• **Passage for review**
################

0

Referring to this question: R - delete consecutive (ONLY) duplicates I am using the same formula:

df[c(df$x[-1] != df$x[-nrow(df)],TRUE),]

But I am only having the last values and I want to fist ones how can I change that? Thank you!

Phil
  • 7,287
  • 3
  • 36
  • 66
S B
  • 13
  • 1

1 Answers1

0

Here are a few options.

First, you can use rle to get indices of consecutive values. To keep the first value in a series of consecutive numbers, start with index of 1, and add the other indices cumulatively.

lens <- rle(df$x)$lengths
df[cumsum(c(1, lens[-length(lens)])), ]

As an alternative, using tidyverse you can create groups where there is a difference in x by rows. You could keep the first value in each group.

library(dplyr)

df %>%
  group_by(grp = c(T, diff(x) != 0)) %>%
  filter(grp) %>%
  ungroup %>%
  select(-grp)

Or with data.table you can use rleid (function to gerate run-length type group id). Duplicates are FALSE. Keep rows where not FALSE allows you to keep the first row among repeats.

library(data.table)

setDT(df)[!duplicated(rleid(x))]
Ben
  • 28,684
  • 5
  • 23
  • 45

################

• **Supplied records**
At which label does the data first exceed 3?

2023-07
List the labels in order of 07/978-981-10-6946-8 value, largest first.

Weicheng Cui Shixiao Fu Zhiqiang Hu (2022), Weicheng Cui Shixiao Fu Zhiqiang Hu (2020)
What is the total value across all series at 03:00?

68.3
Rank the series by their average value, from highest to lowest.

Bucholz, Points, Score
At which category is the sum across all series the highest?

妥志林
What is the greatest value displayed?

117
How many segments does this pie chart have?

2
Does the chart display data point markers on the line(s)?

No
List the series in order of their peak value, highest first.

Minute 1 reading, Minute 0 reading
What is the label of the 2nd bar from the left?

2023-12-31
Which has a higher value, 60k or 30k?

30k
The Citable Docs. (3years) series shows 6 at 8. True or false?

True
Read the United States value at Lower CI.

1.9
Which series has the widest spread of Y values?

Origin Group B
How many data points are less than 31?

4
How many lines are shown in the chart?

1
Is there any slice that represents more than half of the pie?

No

################

In the R thread on removing consecutive duplicates, please list every function that the dplyr example connects with the %>% operator, in the order they appear. The records have no role in this exercise.

group_by, filter, ungroup, select